- Exercise
Output only the lines of the entries that follow, starting at the one with "left eye: (374, 143)" and running down to the one with "right eye: (708, 112)", both included and unchanged.
++++
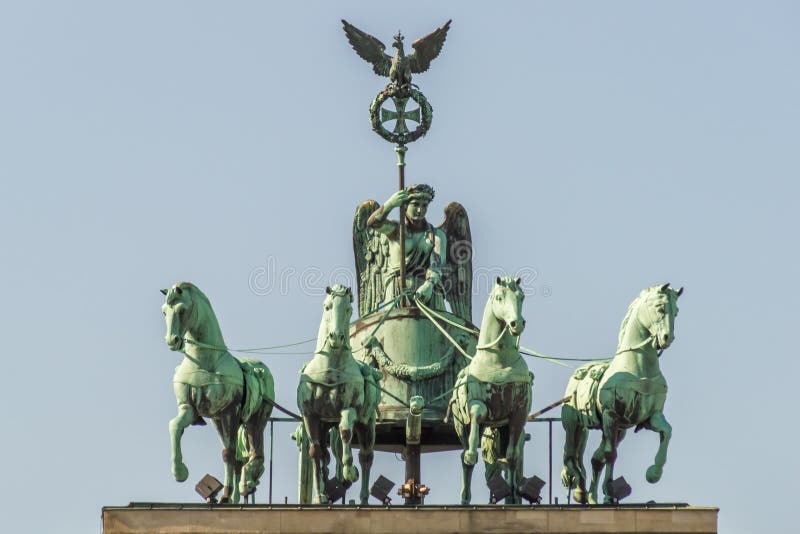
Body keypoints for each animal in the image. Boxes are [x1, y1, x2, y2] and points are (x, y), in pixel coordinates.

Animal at [162, 282, 276, 504]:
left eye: (182, 310)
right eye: (164, 311)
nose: (172, 341)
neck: (205, 360)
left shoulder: (230, 412)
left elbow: (230, 453)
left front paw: (226, 494)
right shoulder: (190, 409)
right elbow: (175, 426)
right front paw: (179, 472)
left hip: (255, 419)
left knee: (252, 451)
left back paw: (244, 483)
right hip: (218, 420)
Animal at [296, 286, 382, 504]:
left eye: (349, 309)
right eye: (327, 307)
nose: (336, 337)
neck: (330, 369)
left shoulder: (348, 408)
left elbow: (345, 432)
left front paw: (348, 471)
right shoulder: (311, 416)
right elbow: (316, 451)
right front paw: (321, 495)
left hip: (367, 423)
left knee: (366, 456)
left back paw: (363, 498)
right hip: (326, 425)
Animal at [450, 278, 532, 504]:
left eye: (521, 297)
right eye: (499, 297)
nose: (516, 324)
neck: (499, 360)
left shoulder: (518, 413)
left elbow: (512, 457)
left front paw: (512, 496)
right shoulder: (478, 405)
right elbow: (477, 415)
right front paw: (472, 453)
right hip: (460, 426)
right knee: (464, 457)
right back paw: (464, 498)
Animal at [564, 284, 680, 506]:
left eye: (676, 312)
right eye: (660, 307)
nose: (667, 339)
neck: (638, 368)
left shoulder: (650, 417)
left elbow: (667, 431)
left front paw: (654, 473)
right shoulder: (611, 415)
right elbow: (610, 455)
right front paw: (609, 488)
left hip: (619, 431)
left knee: (595, 459)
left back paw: (593, 497)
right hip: (575, 424)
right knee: (572, 454)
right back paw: (580, 489)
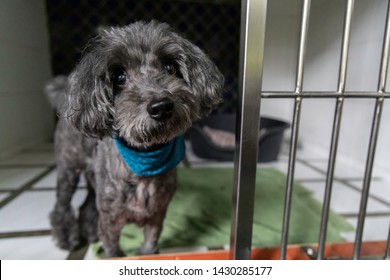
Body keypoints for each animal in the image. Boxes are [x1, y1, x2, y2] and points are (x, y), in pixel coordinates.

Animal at [45, 21, 222, 258]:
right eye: (119, 77)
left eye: (169, 66)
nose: (161, 107)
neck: (145, 158)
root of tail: (65, 99)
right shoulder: (110, 223)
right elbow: (111, 250)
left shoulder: (156, 217)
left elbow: (149, 248)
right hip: (68, 167)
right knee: (62, 205)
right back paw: (67, 237)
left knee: (88, 205)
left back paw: (90, 232)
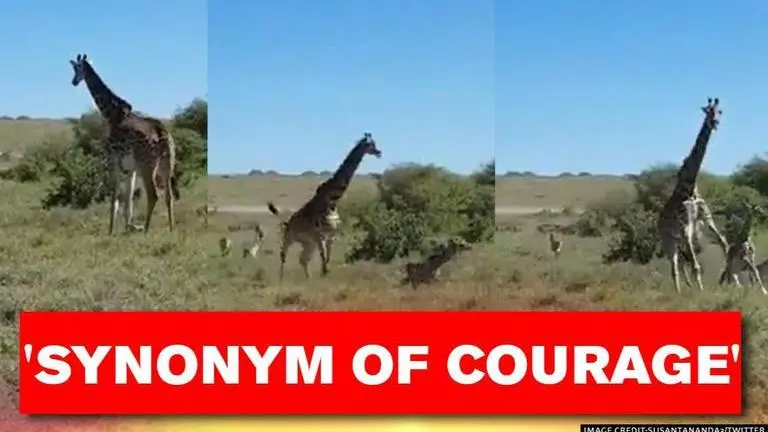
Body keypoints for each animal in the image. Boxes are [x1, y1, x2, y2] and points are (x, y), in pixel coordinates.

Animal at [69, 54, 179, 235]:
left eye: (77, 68)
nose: (74, 81)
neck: (111, 114)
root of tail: (162, 133)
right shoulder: (130, 167)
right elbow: (128, 199)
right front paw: (128, 227)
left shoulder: (114, 159)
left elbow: (115, 197)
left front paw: (111, 230)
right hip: (167, 162)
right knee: (168, 196)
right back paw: (171, 228)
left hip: (147, 165)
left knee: (154, 194)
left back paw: (146, 230)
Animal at [267, 133, 382, 281]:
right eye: (369, 144)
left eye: (374, 143)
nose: (379, 152)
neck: (332, 201)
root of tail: (287, 222)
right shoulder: (319, 235)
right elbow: (324, 260)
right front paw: (323, 277)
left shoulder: (331, 235)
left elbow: (327, 260)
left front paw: (323, 277)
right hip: (289, 238)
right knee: (283, 255)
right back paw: (281, 280)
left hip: (308, 243)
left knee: (303, 260)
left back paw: (308, 279)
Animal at [657, 98, 726, 293]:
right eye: (708, 112)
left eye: (719, 111)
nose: (715, 123)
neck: (690, 184)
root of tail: (657, 224)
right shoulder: (685, 225)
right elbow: (695, 266)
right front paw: (701, 291)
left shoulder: (705, 218)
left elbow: (724, 242)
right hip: (669, 242)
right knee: (674, 266)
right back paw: (679, 292)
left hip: (678, 241)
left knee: (680, 263)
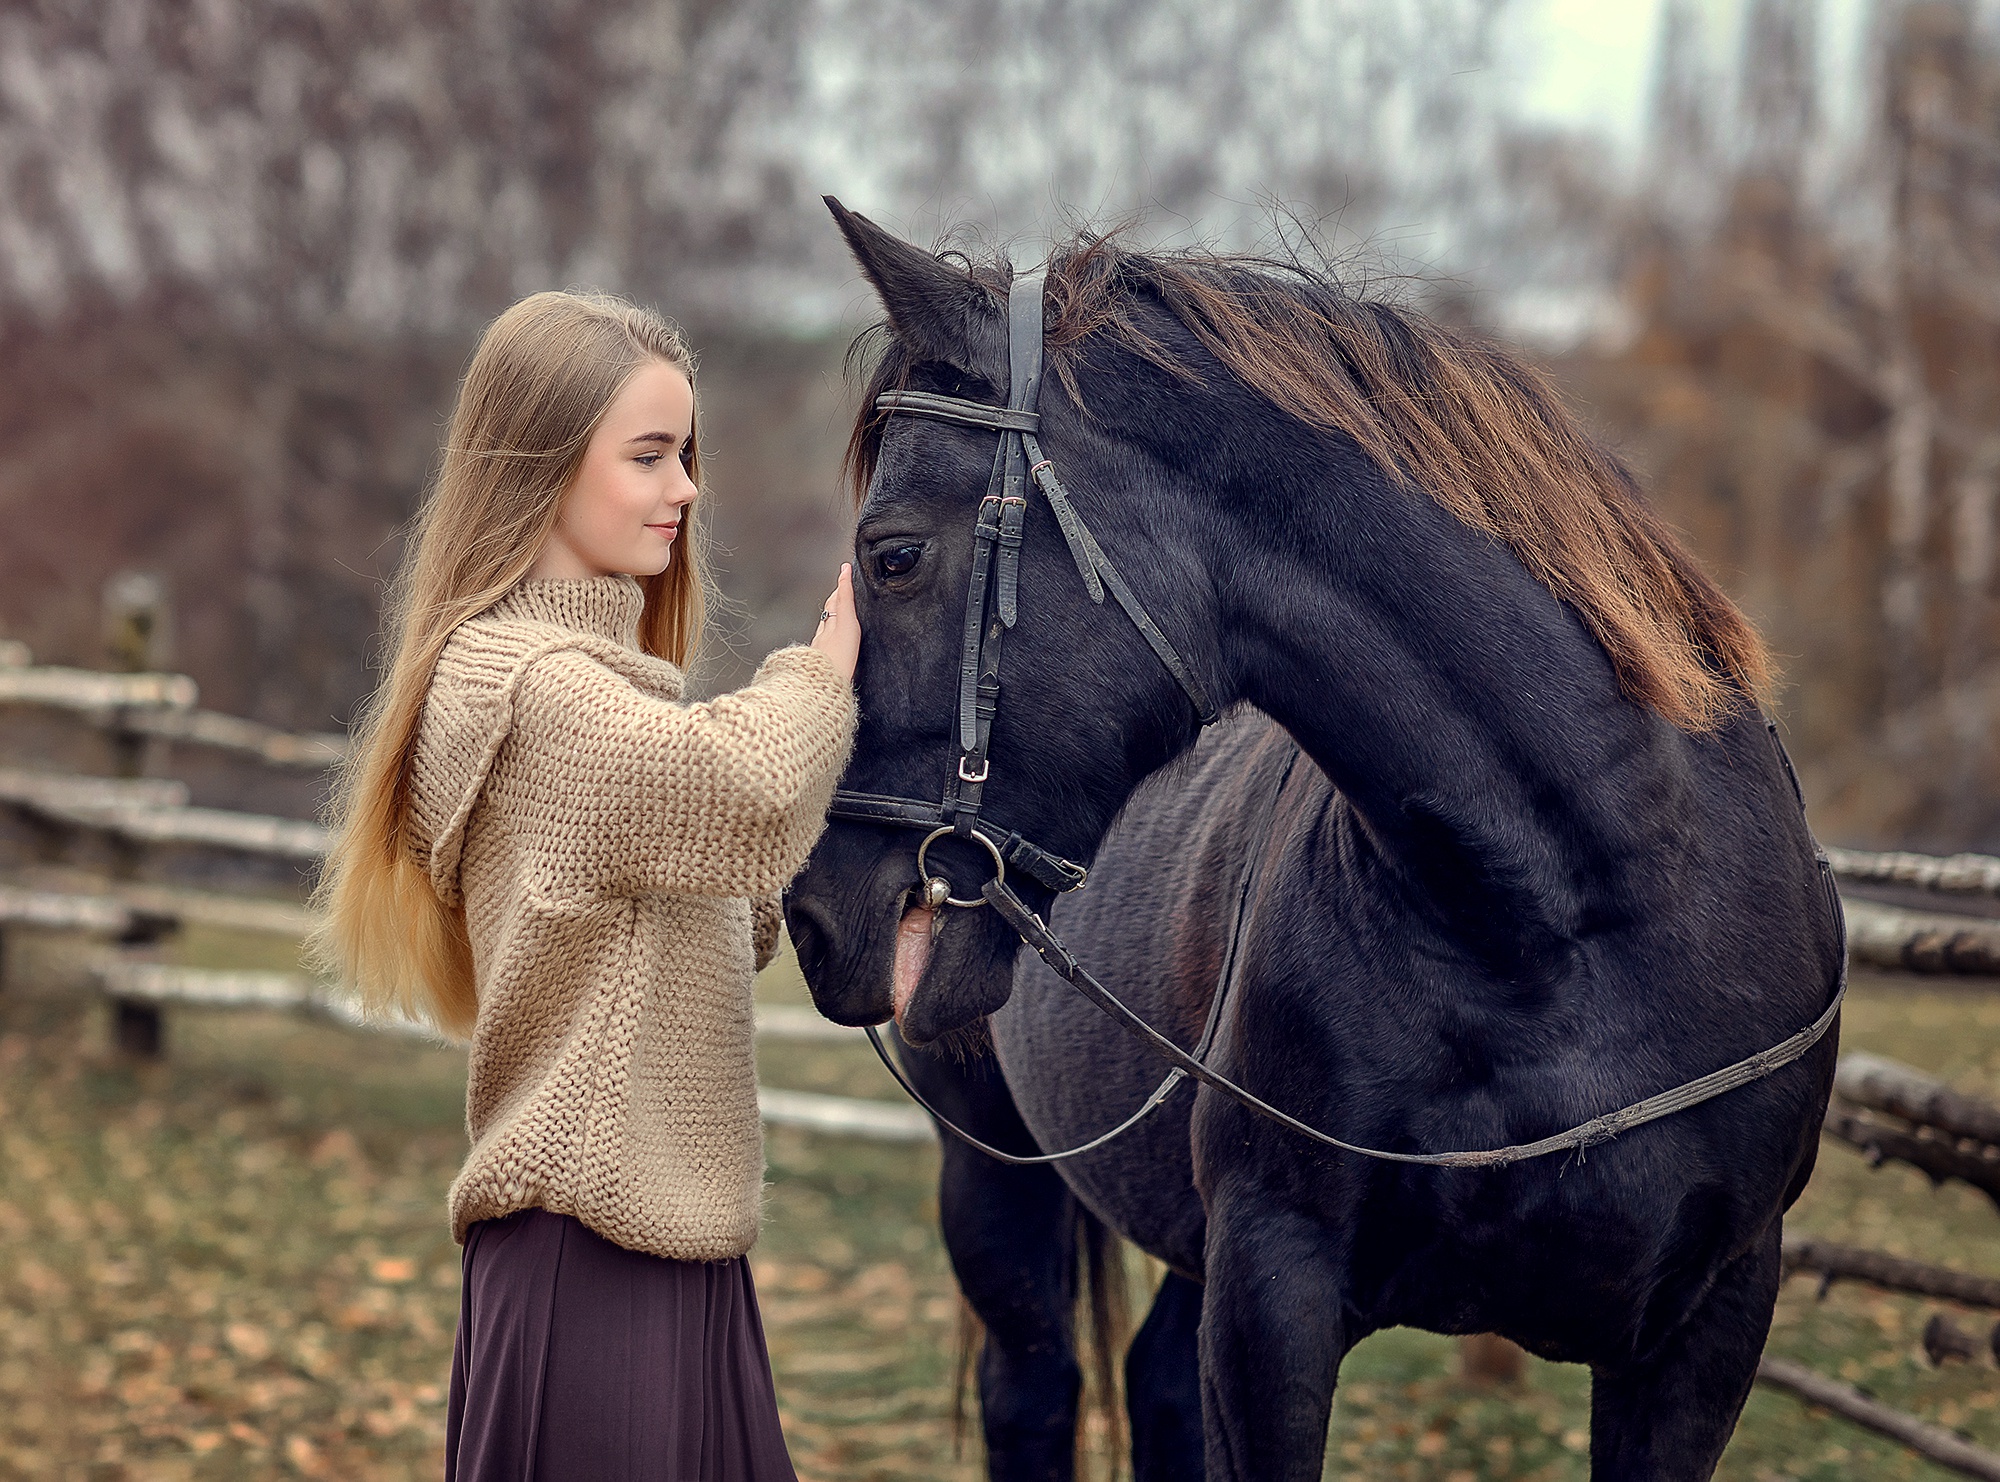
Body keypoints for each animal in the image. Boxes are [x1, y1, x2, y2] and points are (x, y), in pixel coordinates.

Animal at [780, 205, 1840, 1480]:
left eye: (891, 555)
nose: (814, 915)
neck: (1577, 919)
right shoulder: (1271, 1293)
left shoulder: (1706, 1329)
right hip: (988, 1174)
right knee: (1033, 1394)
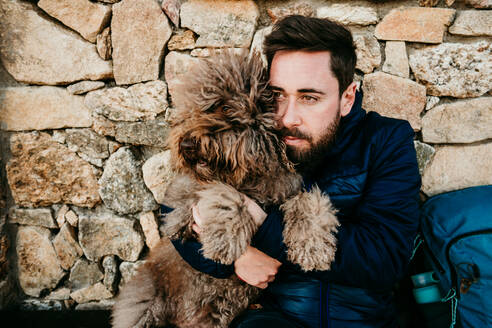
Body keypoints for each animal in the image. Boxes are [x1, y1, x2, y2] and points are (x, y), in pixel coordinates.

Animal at [113, 51, 340, 328]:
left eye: (225, 108)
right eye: (192, 111)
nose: (186, 144)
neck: (250, 176)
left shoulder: (289, 188)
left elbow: (310, 201)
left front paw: (313, 247)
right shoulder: (182, 203)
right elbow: (223, 193)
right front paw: (225, 241)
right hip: (144, 307)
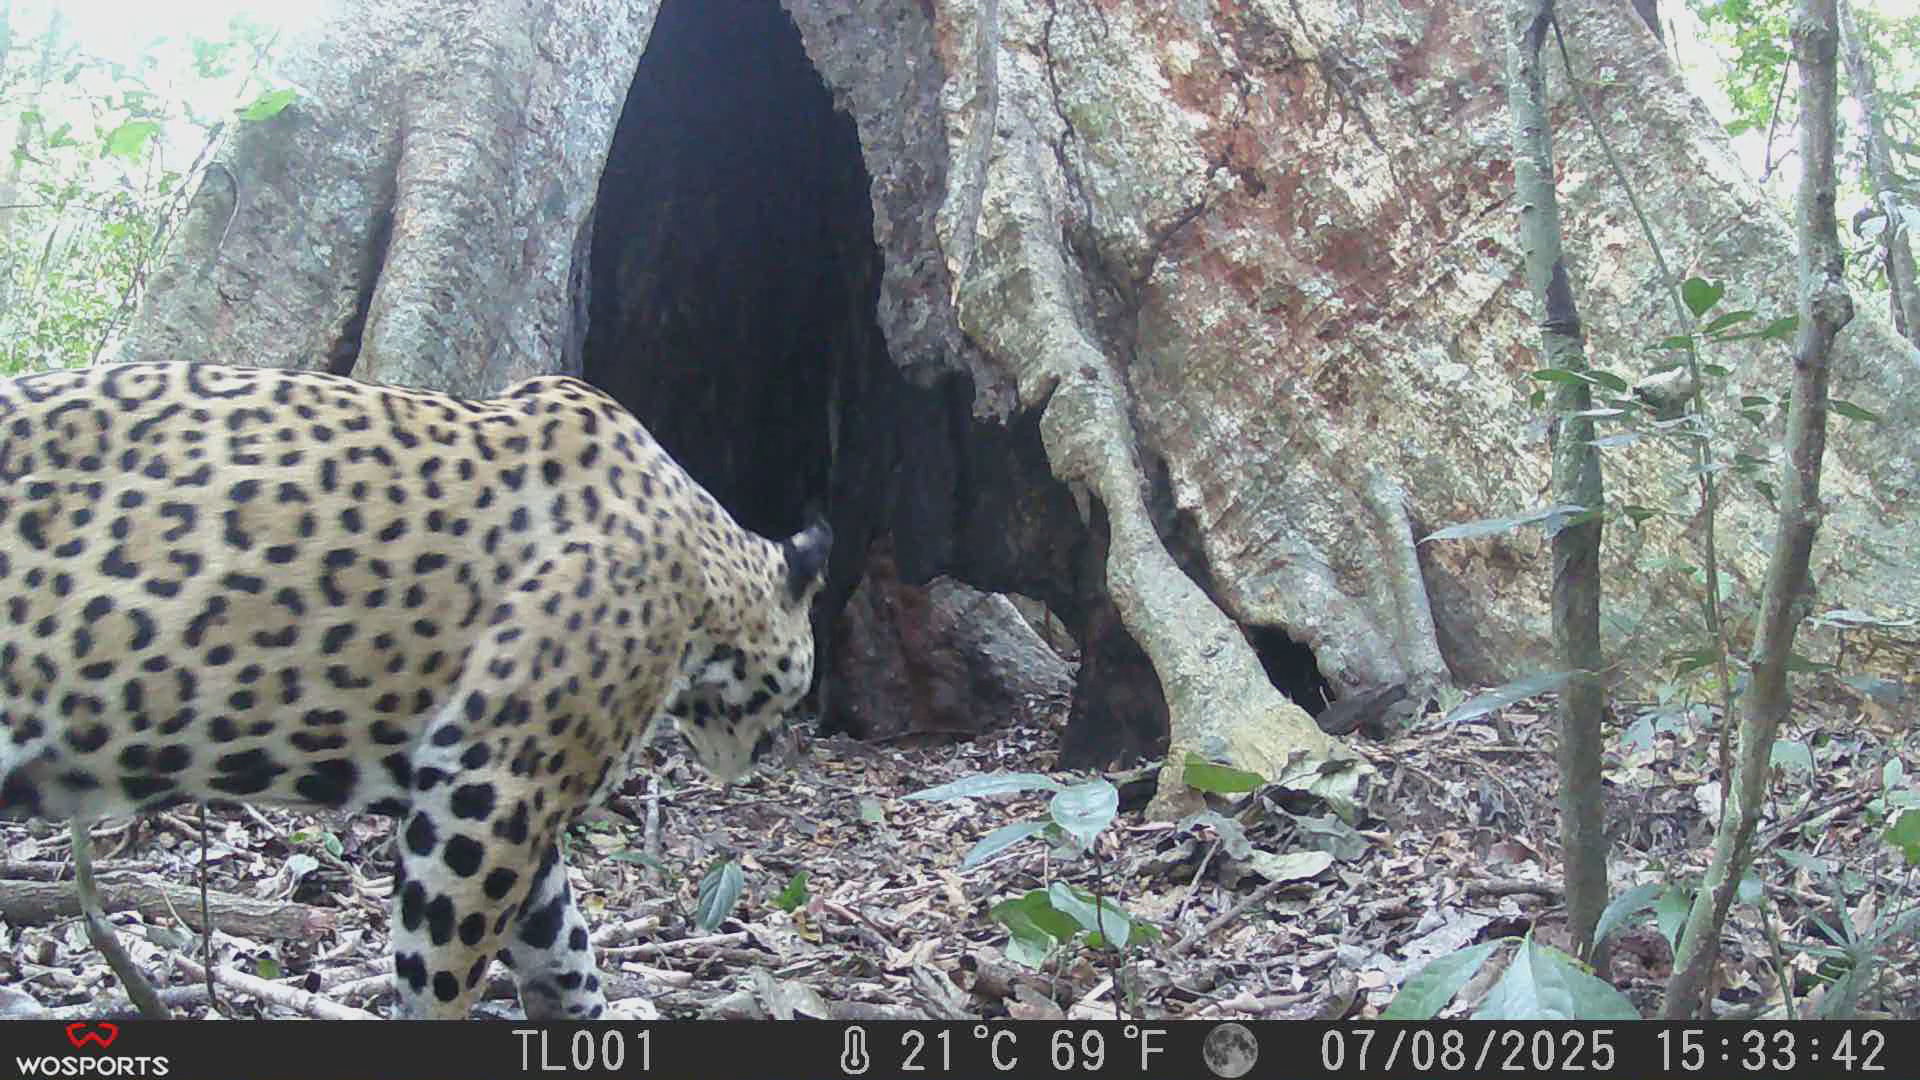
++++
- Response to the task
left eye: (374, 143)
nose: (379, 152)
neck: (332, 201)
root of tail: (287, 222)
right shoulder: (319, 235)
right elbow: (324, 260)
right front paw: (323, 277)
left shoulder: (331, 235)
left elbow: (327, 260)
left front paw: (323, 277)
right hip: (289, 238)
right knee: (283, 255)
right back paw: (281, 280)
left hip: (308, 243)
left knee: (303, 260)
left back paw: (308, 279)
Animal at [657, 98, 726, 293]:
right eye: (708, 112)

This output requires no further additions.